Re-trace with resource ID:
bash .claude/skills/trace-resource-request/scripts/trace_request_kusto.sh \
--server-csv export.svc.csv \
--agent-csv export.agent.csv \
--resource-id 2e146da1-1d4d-54f0-86eb-08e6887f5a71
This reveals the complete flow including the initial spec request.
Best Practices
-
Always collect both server and agent logs - The issue could be in either component
-
Use op-id when available - It provides the most comprehensive end-to-end tracing
-
Check timestamps - Look for unusual delays between stages that might indicate performance issues
-
Compare with successful requests - Trace a working request to understand normal log patterns
-
Preserve logs - Keep logs from failed requests for future debugging and pattern analysis
-
Automate collection - Set up log aggregation (e.g., ELK, Loki) for real-time analysis
-
Monitor patterns - Watch for recurring errors that might indicate systemic issues
Troubleshooting Tips
Can't find op-id in logs?
- Check if the request actually reached the server (verify client-side logs)

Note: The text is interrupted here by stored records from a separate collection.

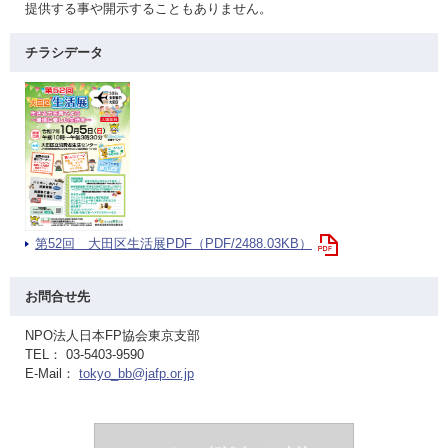
提供する事や開示することもありません。
チラシデータ
第52回 大田区生活展PDF（PDF/2488.03KB）
お問合せ先
NPO法人日本FP協会東京支部
TEL： 03-5403-9590
E-Mail：
tokyo_bb@jafp.or.jp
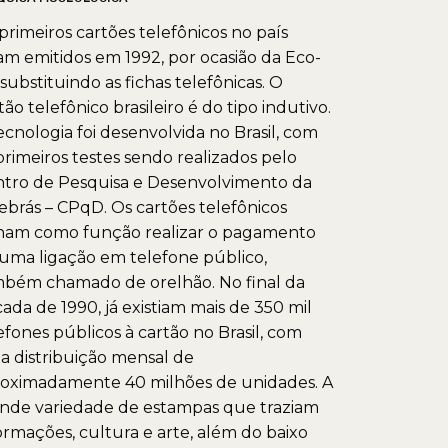
primeiros cartões telefônicos no país
am emitidos em 1992, por ocasião da Eco-
 substituindo as fichas telefônicas. O
tão telefônico brasileiro é do tipo indutivo.
ecnologia foi desenvolvida no Brasil, com
primeiros testes sendo realizados pelo
tro de Pesquisa e Desenvolvimento da
ebrás – CPqD. Os cartões telefônicos
ham como função realizar o pagamento
uma ligação em telefone público,
bém chamado de orelhão. No final da
ada de 1990, já existiam mais de 350 mil
efones públicos à cartão no Brasil, com
 distribuição mensal de
oximadamente 40 milhões de unidades. A
nde variedade de estampas que traziam
ormações, cultura e arte, além do baixo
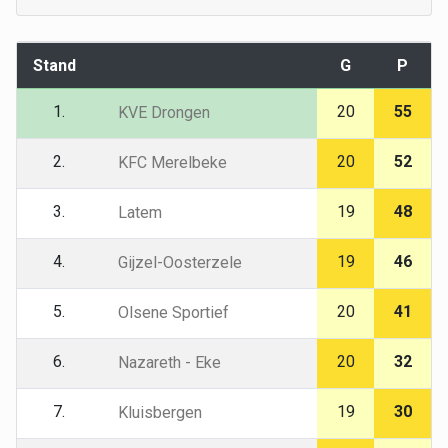
Stand
G
P
1.
20
55
KVE Drongen
2.
20
52
KFC Merelbeke
3.
19
48
Latem
4.
19
46
Gijzel-Oosterzele
5.
20
41
Olsene Sportief
6.
20
32
Nazareth - Eke
7.
19
30
Kluisbergen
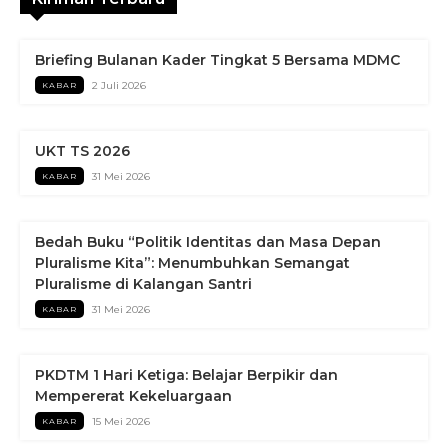
Briefing Bulanan Kader Tingkat 5 Bersama MDMC
2 Juli 2026
KABAR
UKT TS 2026
31 Mei 2026
KABAR
Bedah Buku “Politik Identitas dan Masa Depan
Pluralisme Kita”: Menumbuhkan Semangat
Pluralisme di Kalangan Santri
31 Mei 2026
KABAR
PKDTM 1 Hari Ketiga: Belajar Berpikir dan
Mempererat Kekeluargaan
15 Mei 2026
KABAR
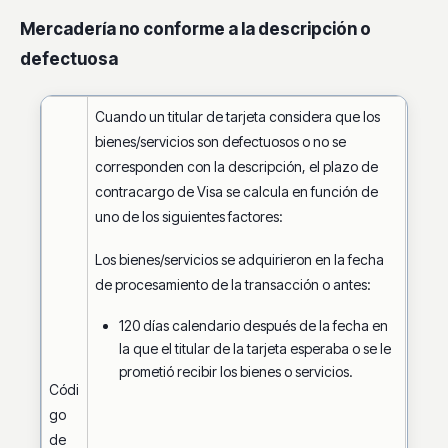
Mercadería no conforme a la descripción o
defectuosa
Cuando un titular de tarjeta considera que los
bienes/servicios son defectuosos o no se
corresponden con la descripción, el plazo de
contracargo de Visa se calcula en función de
uno de los siguientes factores:
Los bienes/servicios se adquirieron en la fecha
de procesamiento de la transacción o antes:
120 días calendario después de la fecha en
la que el titular de la tarjeta esperaba o se le
prometió recibir los bienes o servicios.
Códi
go
de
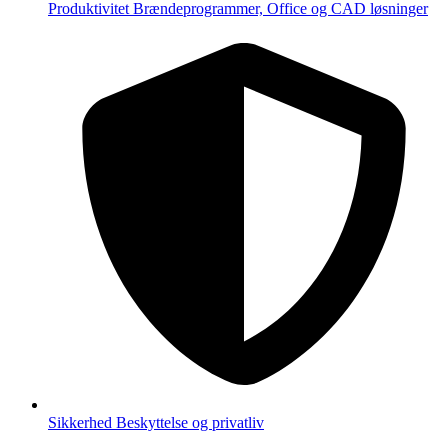
Produktivitet
Brændeprogrammer, Office og CAD løsninger
Sikkerhed
Beskyttelse og privatliv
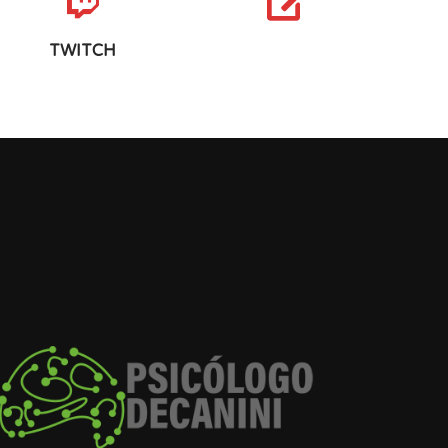
TWITCH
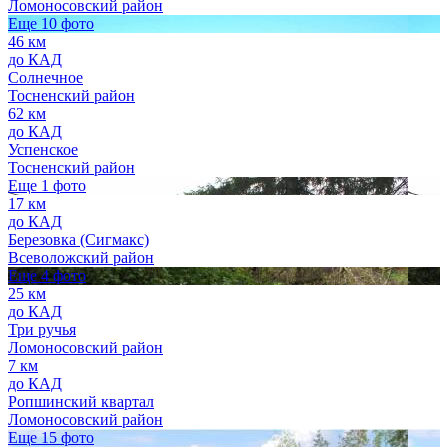
Ломоносовский район
Еще 10 фото
46 км
до КАД
Солнечное
Тосненский район
62 км
до КАД
Успенское
Тосненский район
Еще 1 фото
17 км
до КАД
Березовка (Сигмакс)
Всеволожский район
Еще 4 фото
25 км
до КАД
Три ручья
Ломоносовский район
7 км
до КАД
Ропшинский квартал
Ломоносовский район
Еще 15 фото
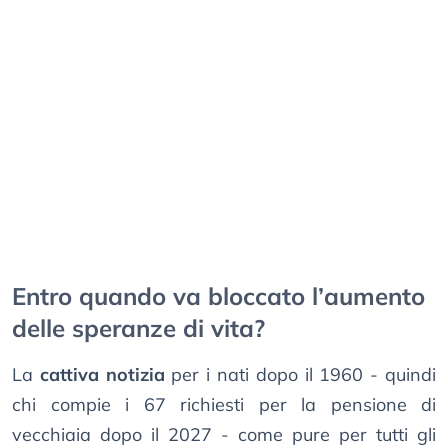
Entro quando va bloccato l’aumento
delle speranze di vita?
La
cattiva notizia
per i nati dopo il 1960 - quindi
chi compie i 67 richiesti per la pensione di
vecchiaia dopo il 2027 - come pure per tutti gli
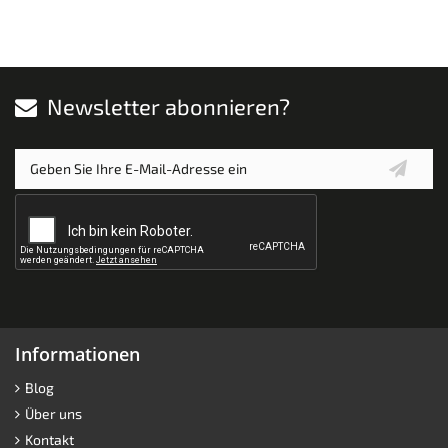
Newsletter abonnieren?
Informationen
Blog
Über uns
Kontakt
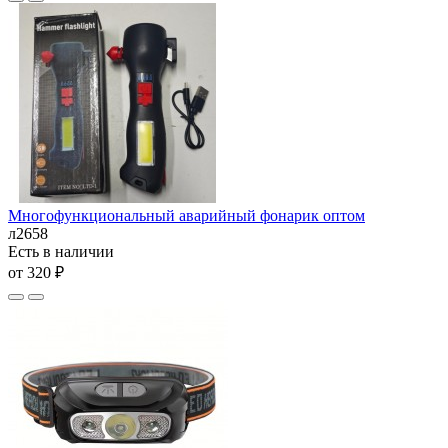
Многофункциональный аварийный фонарик оптом
л2658
Есть в наличии
от 320 ₽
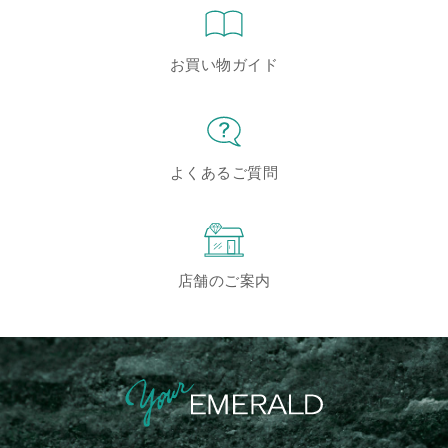
お買い物ガイド
よくあるご質問
店舗のご案内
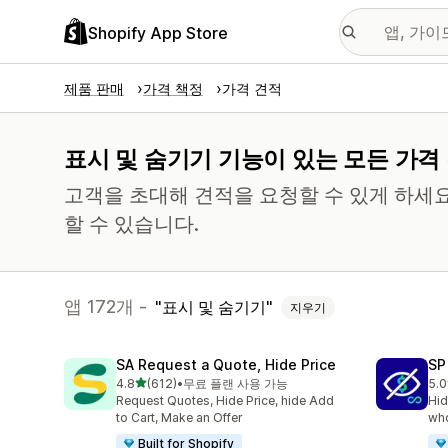
Shopify App Store
제품 판매
가격 책정
가격 견적
표시 및 숨기기 기능이 있는 모든 가격
고객을 초대해 견적을 요청할 수 있게 하세
할 수 있습니다.
앱 172개 -
표시 및 숨기기
지우기
SA Request a Quote, Hide Price
SP
별 5개 중
4.8
(612)
•
무료 플랜 사용 가능
5.0
총 리뷰 612개
총 
Request Quotes, Hide Price, hide Add
Hid
to Cart, Make an Offer
who
Built for Shopify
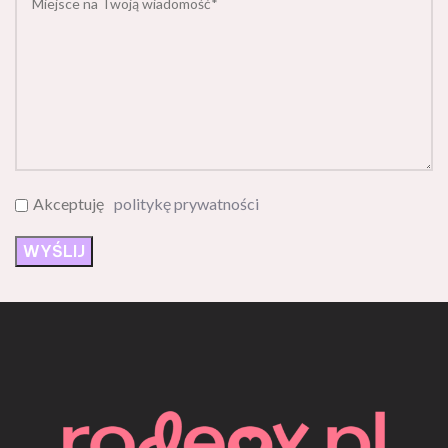
Akceptuję
politykę prywatności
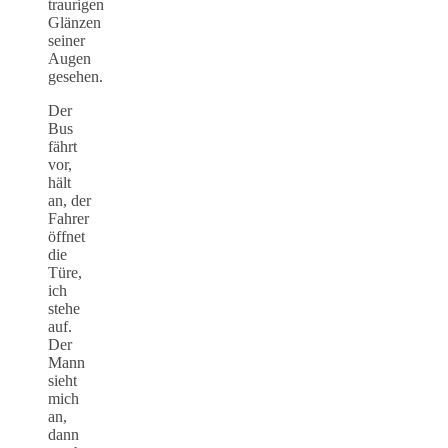
traurigen
Glänzen
seiner
Augen
gesehen.
Der
Bus
fährt
vor,
hält
an, der
Fahrer
öffnet
die
Türe,
ich
stehe
auf.
Der
Mann
sieht
mich
an,
dann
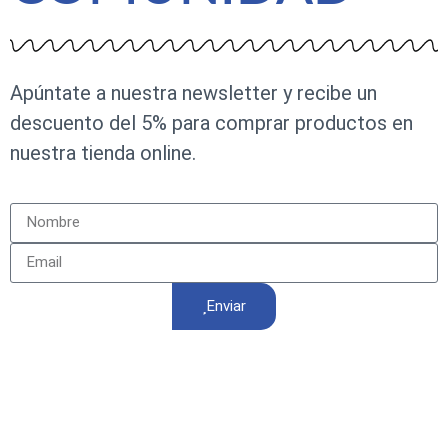
Apúntate a nuestra newsletter y recibe un
descuento del 5% para comprar productos en
nuestra tienda online.
Enviar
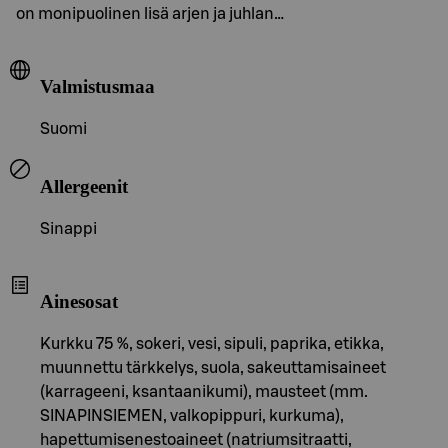
on monipuolinen lisä arjen ja juhlan…
Valmistusmaa
Suomi
Allergeenit
Sinappi
Ainesosat
Kurkku 75 %, sokeri, vesi, sipuli, paprika, etikka,
muunnettu tärkkelys, suola, sakeuttamisaineet
(karrageeni, ksantaanikumi), mausteet (mm.
SINAPINSIEMEN, valkopippuri, kurkuma),
hapettumisenestoaineet (natriumsitraatti,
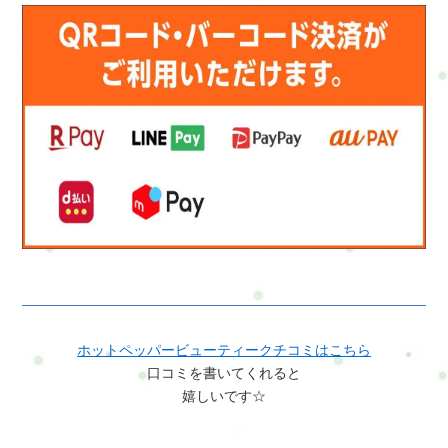
ホットペッパービューティークチコミはこちら
口コミを書いてくれると
嬉しいです☆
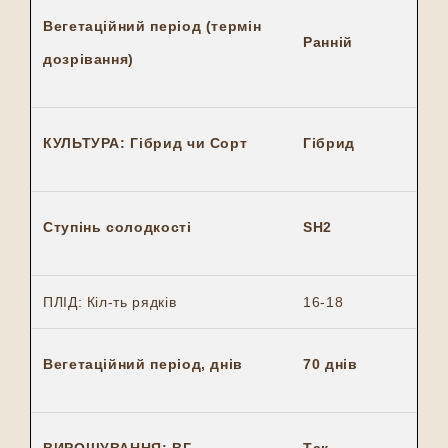
Вегетаційний період (термін
Ранній
дозрівання)
КУЛЬТУРА: Гібрид чи Сорт
Гібрид
Ступінь солодкості
SH2
ПЛІД: Кіл-ть рядків
16-18
Вегетаційний період, днів
70 днів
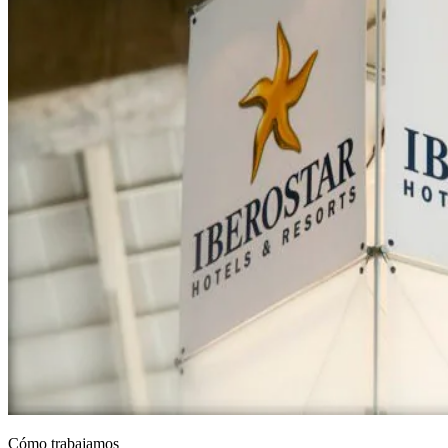
Cómo trabajamos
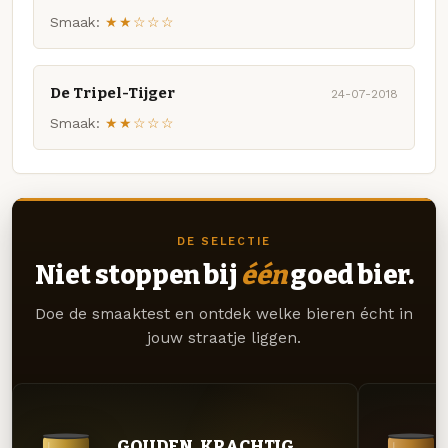
Smaak:
★★☆☆☆
De Tripel-Tijger
24-07-2018
Smaak:
★★☆☆☆
DE SELECTIE
Niet stoppen bij
één
goed bier.
Doe de smaaktest en ontdek welke bieren écht in
jouw straatje liggen.
GOUDEN. KRACHTIG.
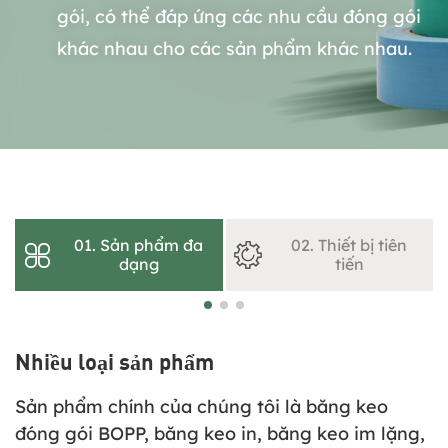
gói, có thể đáp ứng các nhu cầu đóng gói
khác nhau cho các sản phẩm khác nhau.
01. Sản phẩm đa
02. Thiết bị tiên
dạng
tiến
Nhiều loại sản phẩm
Sản phẩm chính của chúng tôi là băng keo
đóng gói BOPP, băng keo in, băng keo im lặng,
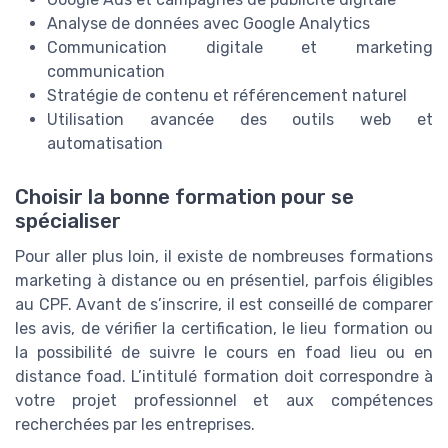
Analyse de données avec Google Analytics
Communication digitale et marketing
communication
Stratégie de contenu et référencement naturel
Utilisation avancée des outils web et
automatisation
Choisir la bonne formation pour se
spécialiser
Pour aller plus loin, il existe de nombreuses formations
marketing à distance ou en présentiel, parfois éligibles
au CPF. Avant de s’inscrire, il est conseillé de comparer
les avis, de vérifier la certification, le lieu formation ou
la possibilité de suivre le cours en foad lieu ou en
distance foad. L’intitulé formation doit correspondre à
votre projet professionnel et aux compétences
recherchées par les entreprises.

- Search by resource-id or work-name instead
- Verify log files are from the correct time period
Script shows "No matching entries found" for all stages?
- Verify identifiers are correct (check for typos)
- Ensure logs are from the correct clusters (server vs agent)
- Check log file naming matches expected patterns
- Verify time range overlap between request and collected logs
Agent logs not showing manifest application?
- Check if ManifestWork was created:
kubectl get manifestworks - Review agent controller logs for errors
- Verify agent has correct RBAC permissions
- Check if agent is watching the correct namespace
Database queries return no results?
- Verify resource-id format (should be UUID)
- Check if request was soft-deleted (deleted_at IS NOT NULL)
- Ensure connecting to correct database/schema
- Try searching by work-name instead of resource-id
Additional Resources
- Error Analysis Reference:
references/error_analysis.md- Comprehensive troubleshooting guide - Dump Logs Script:
scripts/dump_logs.sh- Collect logs from Kubernetes - Trace Script (Kubernetes):
scripts/trace_request.sh- Automated log analysis for Kubernetes logs - Trace Script (Kusto):
scripts/trace_request_kusto.sh- Automated log analysis for ARO HCP Kusto CSV exports - Maestro Documentation: Project root
README.mdanddocs/directory - CloudEvents Spec: Understanding the event format and extensions
Quick Reference
Common Commands
Kubernetes Environments:
# Collect server logs
bash scripts/dump_logs.sh
# Collect agent logs
namespace=maestro label="app=maestro-agent" bash scripts/dump_logs.sh
# Trace by op-id
bash scripts/trace_request.sh --op-id <op-id> --logs-dir $HOME/maestro-logs
# Trace by resource-id
bash scripts/trace_request.sh --resource-id <resource-id> --logs-dir $HOME/maestro-logs
ARO HCP (Kusto) Environments:
# Trace by op-id with both server and agent CSV exports
bash scripts/trace_request_kusto.sh \
--server-csv export.svc.csv \
--agent-csv export.agent.csv \
--op-id <op-id>
# Trace by resource-id
bash scripts/trace_request_kusto.sh \
--server-csv export.svc.csv \
--agent-csv export.agent.csv \
--resource-id <resource-id>
Database Queries:
-- Database lookup
SELECT * FROM resources WHERE id = '<resource-id>';
-- Find resource by work name
SELECT * FROM resources WHERE payload->'metadata'->>'name' = '<work-name>';
Error Patterns Quick Reference
| Error Message | Likely Cause | Section |
|---|---|---|
Failed to publish resource | Message broker issue | §2, §3, §5 |
unmatched consumer name | Configuration mismatch | §7 |
failed to convert resource | CloudEvent decode error | §7 |
failed to create status event | Database error | §7 |
recreate the listener | PostgreSQL notification issue | §2, §7 |
no clients registered | Normal in broadcast mode | §9 |
skipping resource status update | Normal in broadcast mode | §9 |
For detailed explanations, see references/error_analysis.md.